With Dr Auerbach’s field of work being all about the study of societies, cultures and their development, she could not pass up the opportunity to explore this further. And the Covid-19 pandemic presented the ideal focus for it.

It was only when her students were needing to learn remotely that the socio-economic gaps between them started to show, she says. Dr Auerbach encouraged them to find stories about kindness from their communities as part of their studies.

“Anthropology is all about letting people’s stories be told, accurately, authentically,” she says.

The students were asked to either provide 50 stories each, or 25 stories and an essay. “Most of them chose 50 stories,” she says.
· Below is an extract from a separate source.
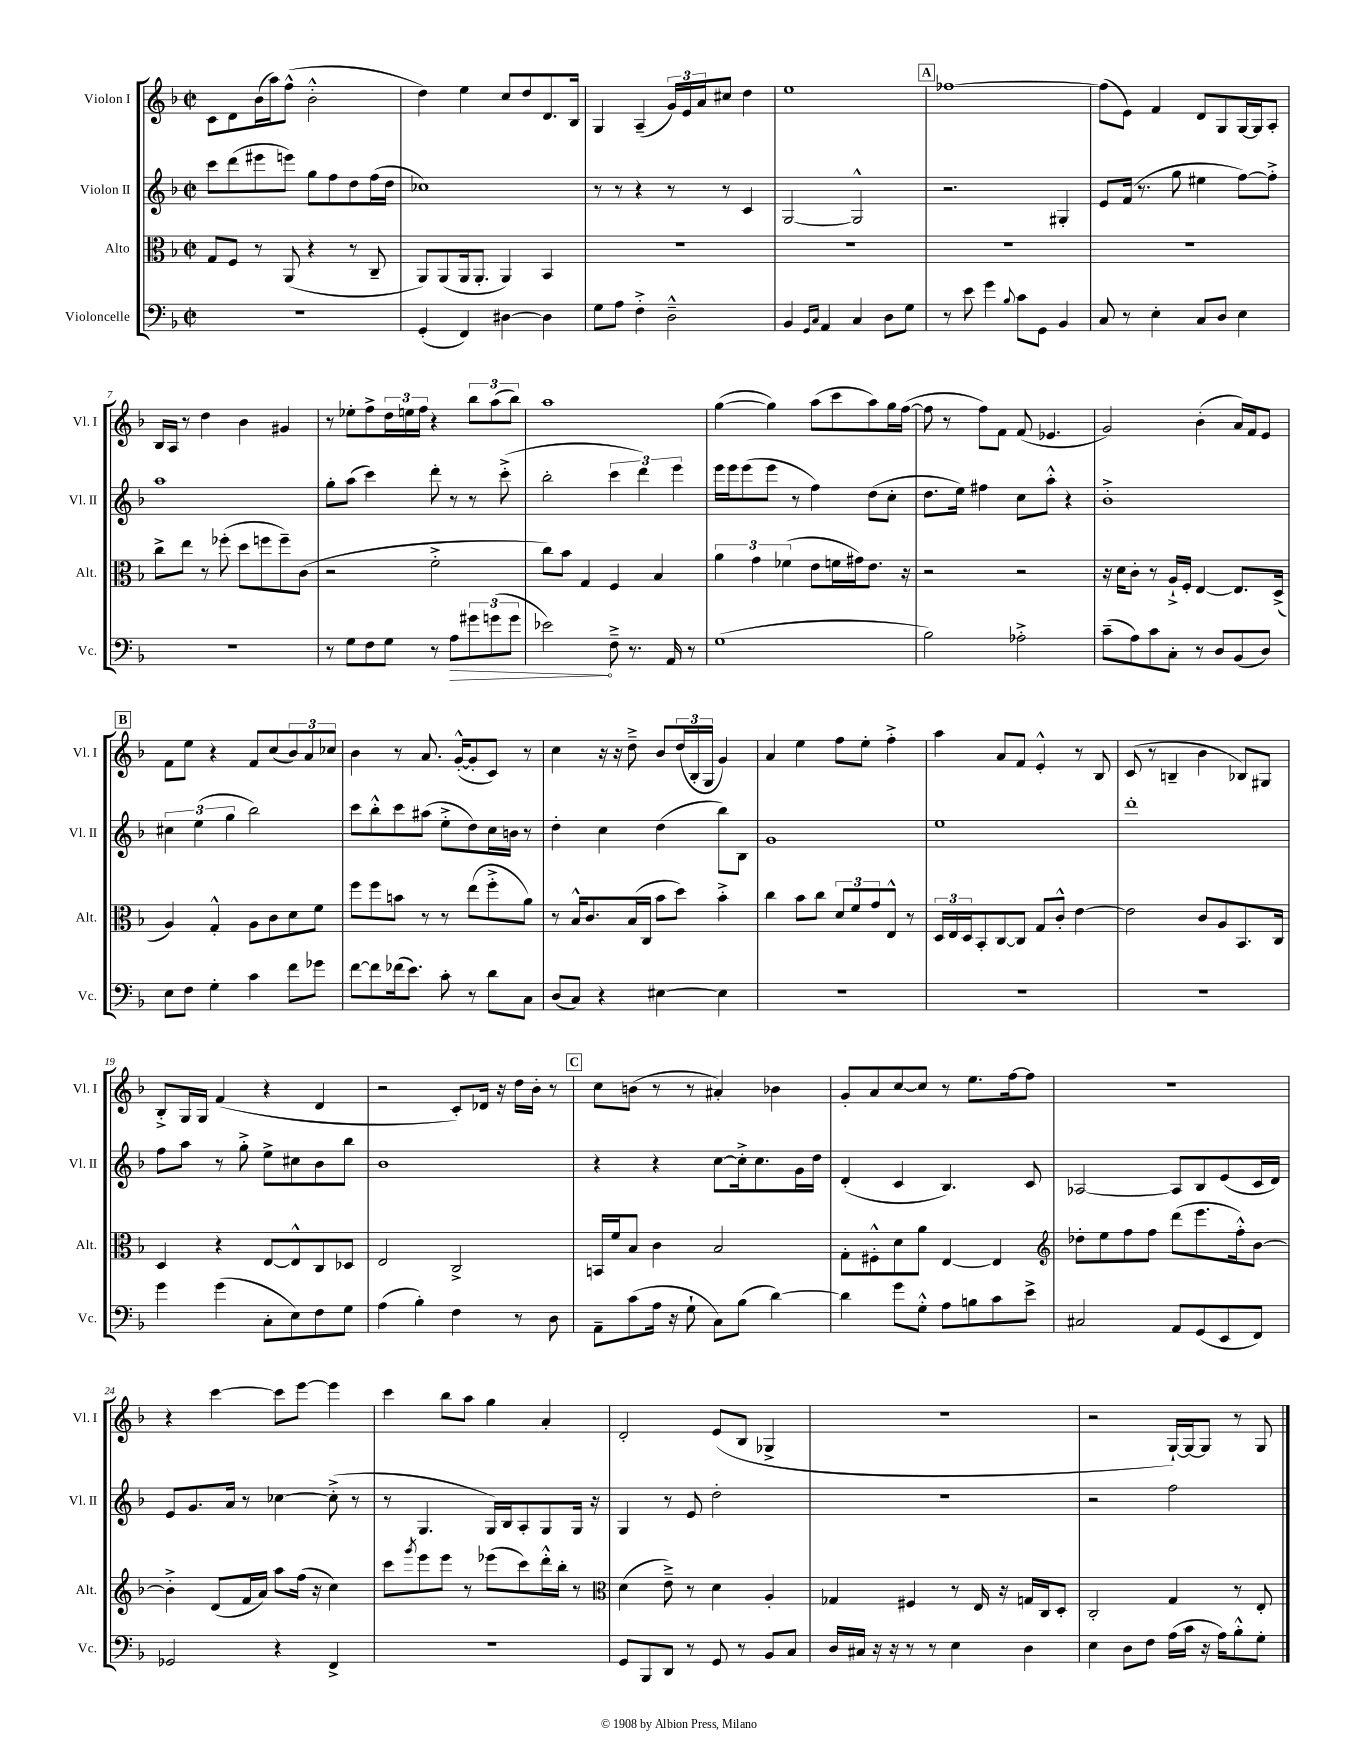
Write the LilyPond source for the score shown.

The resulting book features stories chosen from the 2000 submissions received.

Colleen Higgs (who publishes local women authors) put Dr Auerbach in touch with BK Publishing in Pretoria, and the project was given a grant to find a promising artist to illustrate the book and publish it – showing another side to a country that Dr Auerbach acknowledges has its problems but is also nowhere near the systemic collapse some think it is.

Jethro Longwe, 36, a graphic designer and recent graduate of the Ruth Prowse School of Fine Art in Cape Town, was chosen to illustrate the book.
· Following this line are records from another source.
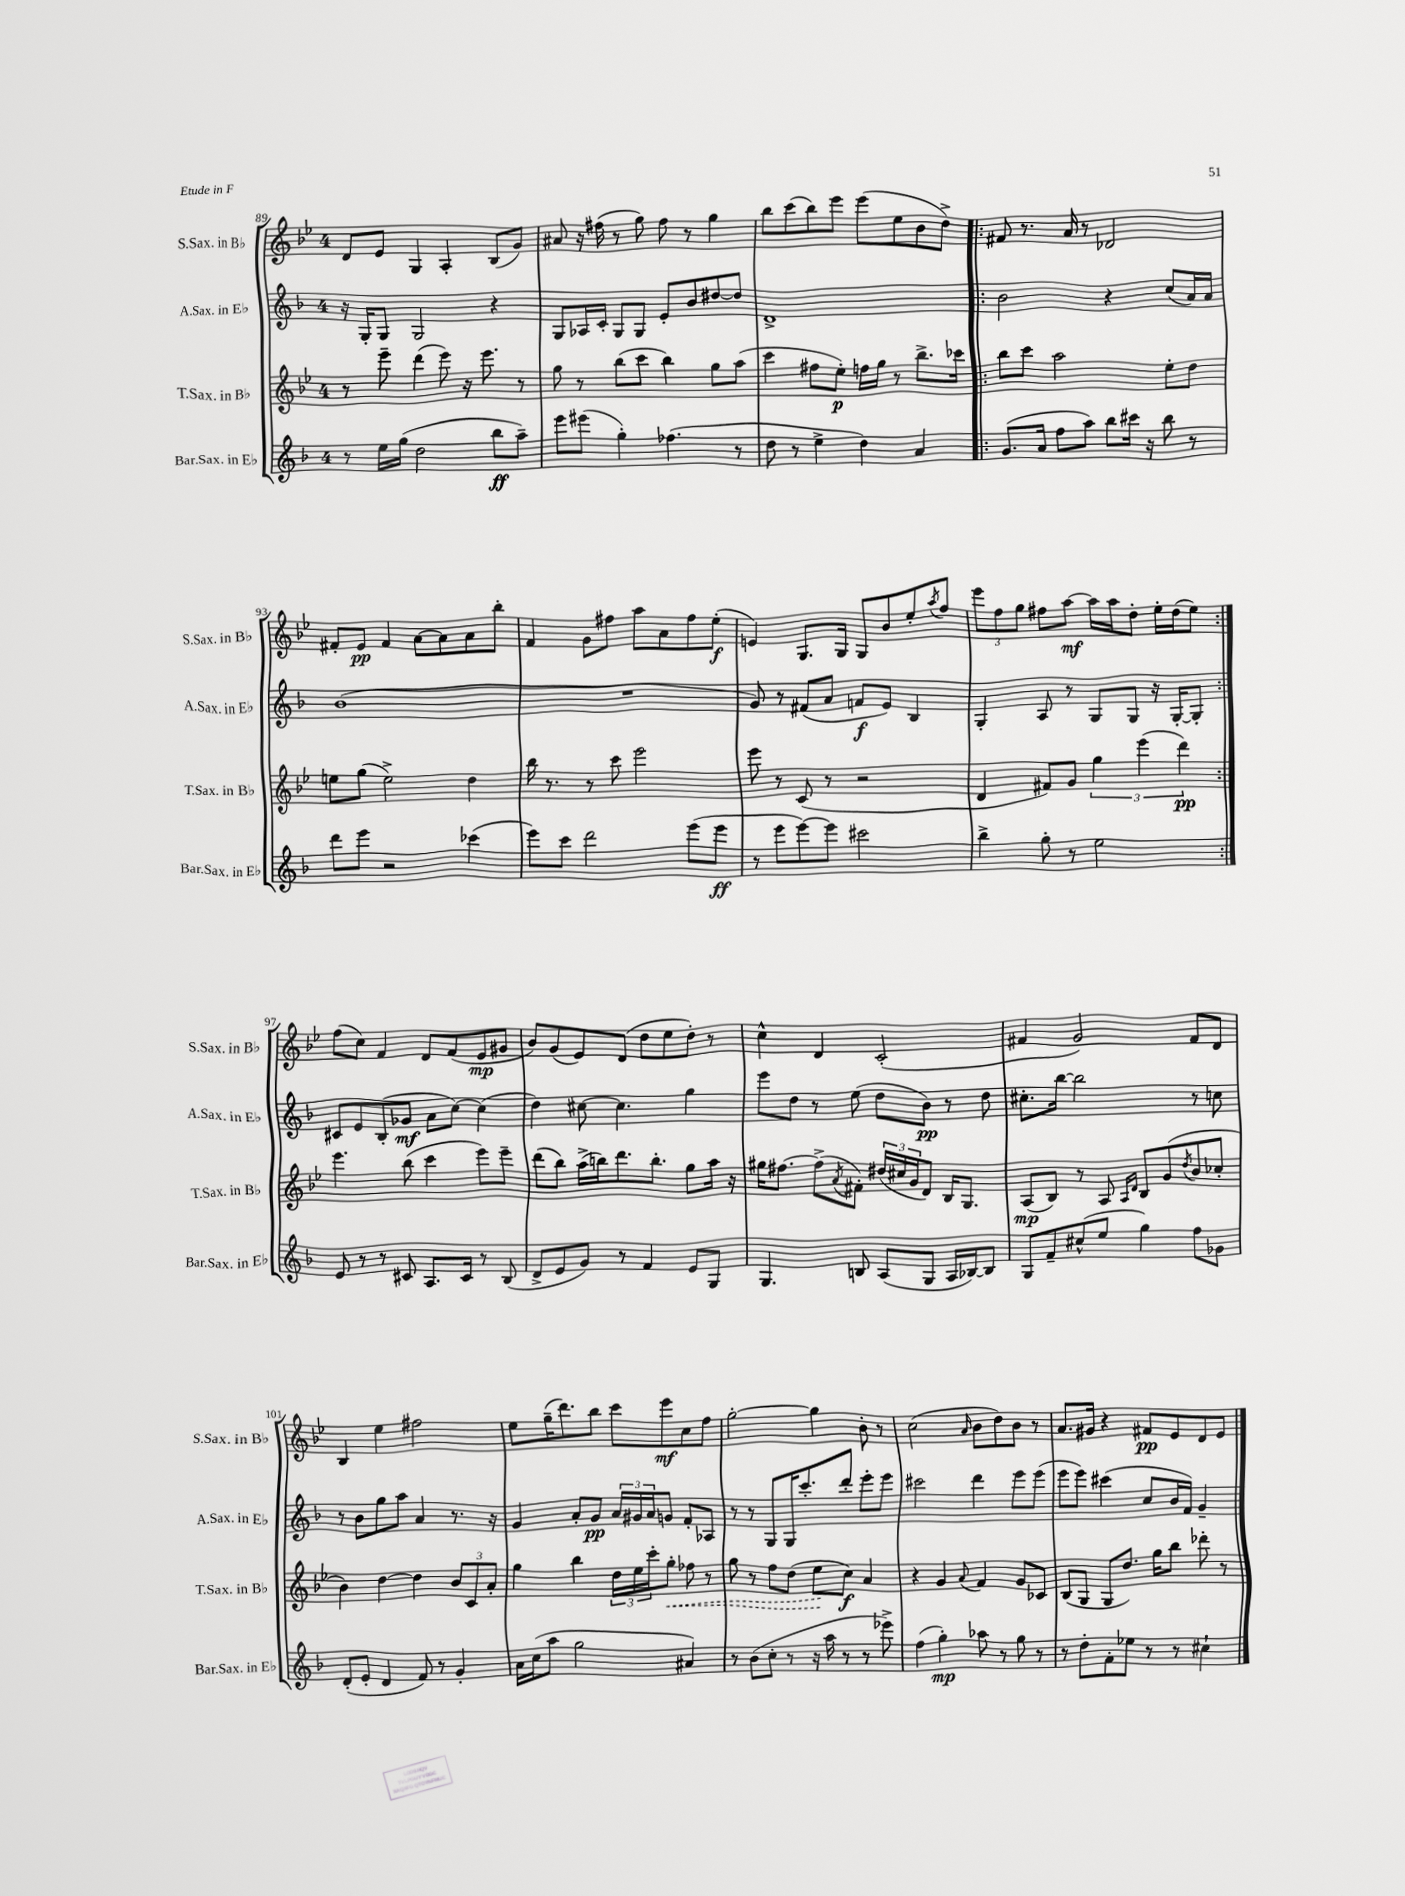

**kern	**kern	**kern	**kern
*staff4	*staff3	*staff2	*staff1
*clefG2	*clefG2	*clefG2	*clefG2
*k[b-]	*k[b-e-]	*k[b-]	*k[b-e-]
*M4/4	*M4/4	*M4/4	*M4/4
8r	8r	16r	8d
.	.	16G'	.
16ee	8eee-~	8G	8e-
(16gg	.	.	.
2dd	(4ddd	2G	4G
.	8eee-)	.	4A'
.	16r	.	.
.	8.eee-	.	.
8bb-	.	4r	(8B-
8aa~)	8r	.	8g)
=	=	=	=
8eee	8gg	8G	8a#
(8eee#	8r	16A-	16r
.	.	16c'	(16ff#
4gg')	(8bb-	8G	8r
.	8ccc	8G	8gg)
(4.ff-	4bb-)	8e'	8ff#
.	.	8b-	8r
.	8gg	[8dd#	4gg
8r	(8aa	8dd#]	.
=	=	=	=
8dd	4ccc	1d^	8bb-
8r	.	.	(8ccc
4ee^	8ff#	.	8bb-)
.	8ee-')	.	8eee-
4dd)	16ff	.	(8eee-
.	16gg	.	.
.	8r	.	8ee-
4a	8.bb-^	.	8b-
.	.	.	8dd^)
.	16ccc-	.	.
=!|:	=!|:	=!|:	=!|:
(8.g	8bb-	2b-	8f#
.	8ccc	.	8.r
16a	.	.	.
8ff	2aa	.	.
.	.	.	16a
8aa)	.	.	8r
8bb-	.	4r	2d-
16ccc#	.	.	.
16r	.	.	.
8bb-	8ee-'	(8cc	.
8r	8dd	16a)	.
.	.	16a	.
=	=	=	=
8ddd	8ee	(1b-	8f#'
8eee	(8gg	.	8e-
2r	2ee^)	.	4f#
.	.	.	[8a
.	.	.	8a]
(4ccc-	4dd	.	8a
.	.	.	8bb-'
=	=	=	=
8eee)	16bb-	1r	4f
.	8.r	.	.
8ccc	.	.	.
2ddd	8r	.	8g
.	8ccc	.	8ff#
.	2eee-	.	8aa
.	.	.	8a
(8eee	.	.	8ff#
8eee	.	.	(8ee-'
=	=	=	=
8r	8eee-	8g)	4e)
8eee	8r	8r	.
[8eee)	(8c	(8f#	8.G
8eee]	8r	8a	.
.	.	.	16G
2ccc#	2r	8f	8G
.	.	8e)	8b-
.	.	4B-	8ee-'
.	.	.	8qaa
.	.	.	8ff
=	=	=	=
4bb-^	4d	4G'	12eee-
.	.	.	12ff
.	.	.	12gg
8gg'	8f#)	8A	8ff#
8r	8g	8r	[8aa
2ee	6gg	8G	16aa]
.	.	.	16aa
.	.	8G	8dd'
.	(6eee-	.	.
.	.	16r	16ee-'
.	.	[16G'	(16dd
.	6ddd)	.	.
.	.	8G']	8ee-)
=:|!	=:|!	=:|!	=:|!
8e	4.eee-	8c#	(8ff
8r	.	8e	8cc)
8r	.	(8B-'	4f
8c#	(8bb-	8g-	.
8.A	4ccc	8a	8d
.	.	[8cc)	(8f
16c#	.	.	.
8r	8eee-)	(4cc]	8e-
(8B-	8eee-~	.	8g#
=	=	=	=
8d^	(8ddd	4dd)	8b-)
8e	8bb-)	.	(8g
8g)	(16aa^	[8cc#	8e-)
.	16bb)	.	.
8r	8.ddd	4.cc#]	(8d
4f	.	.	8dd
.	8.bb'	.	.
.	.	.	8ee-
8e	8gg	4gg	8dd')
8G	16aa	.	8r
.	16r	.	.
=	=	=	=
4.G	16gg#	8eee	4cc^^
.	[8.ff#	.	.
.	.	8dd	.
.	(8ff#^]	8r	4d
.	8qa	.	.
8B	8f#')	(8ee	.
(8A	(24dd#	8dd	(2c'
.	24cc#	.	.
.	24g	.	.
8G	8d)	8b-)	.
16A	16B-	8r	.
[16B-)	8.G	.	.
8B-]	.	8dd	.
=	=	=	=
8G	(8A	8.cc#'	4f#
8f~	8B-)	.	.
.	.	[16bb-	.
(8cc#^^	8r	2bb-]	2g)
8ee	8A	.	.
.	16qqA	.	.
.	16qqd	.	.
4gg)	8B-	.	.
.	(8g	.	.
.	8qdd	.	.
8ff	8b-	8r	8f#
8g-	8cc-'	8cc	8d
=	=	=	=
(8d'	4b-)	8r	4B-
8e'	.	8b-	.
4d	[4dd	8gg	4ee-
.	.	8aa	.
8f)	4dd]	4a	2ff#
8r	.	.	.
4g'	12b-	8.r	.
.	12c	.	.
.	12a'	.	.
.	.	16r	.
=	=	=	=
16a	4gg	4g	8ee-
(16cc	.	.	.
8aa	.	.	(16gg~
.	.	.	8.ddd)
2gg	4bb-	8a'	.
.	.	8g	8bb-
.	24dd	24a	8ccc
.	24ee-	24g#	.
.	24ccc'	24a	.
.	8gg'	8g	8eee-
4a#)	8ff-	8f'	8cc
.	8r	8A-	8ff
=	=	=	=
8r	8gg	8r	[2gg'
(8b-	8r	8r	.
8cc'	8ff	8G	.
8r	(8dd	16G	.
.	.	8.ccc'	.
16r	8ee-	.	4gg]
16aa	.	.	.
8r	8cc)	8ddd'	.
8r	4a	8eee'	8b-'
8eee-^)	.	8eee	8r
=	=	=	=
(4ff	4r	2ccc#	(2cc
4gg')	4g	.	.
.	8qqa	.	16qqa
8aa-	4f	4ddd	8b-
8r	.	.	8dd)
8gg	8g	8eee	8b-
8r	8c-	(8eee	8r
=	=	=	=
8r	(8B-	8eee	8.a
8dd'	8G	8eee)	.
.	.	.	16g#
8f'	8G	(4ccc#	4r
8ee-	8.dd)	.	.
8r	.	8cc	8f#
.	16gg	.	.
8r	8bb-	16b-	8e-
.	.	16f)	.
4cc#`	8ddd-'	4g~	8d
.	8r	.	8e-
==	==	==	==
*-	*-	*-	*-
Longwe dedicated his work in the book to his lecturer, Mernette Swartz, whose encouragement, he says, helped him finish his studies.

The book is powerful, he says, because it shows kindness has no race or age or delineations and that a kind act, while it need not be a big thing, is an important thing.

His part was to read and understand the stories then create images that represent them.

Proceeds of the book sale are going to the materials fund at Ruth Prowse. The book is available for sale at Muizenberg Community Kitchen.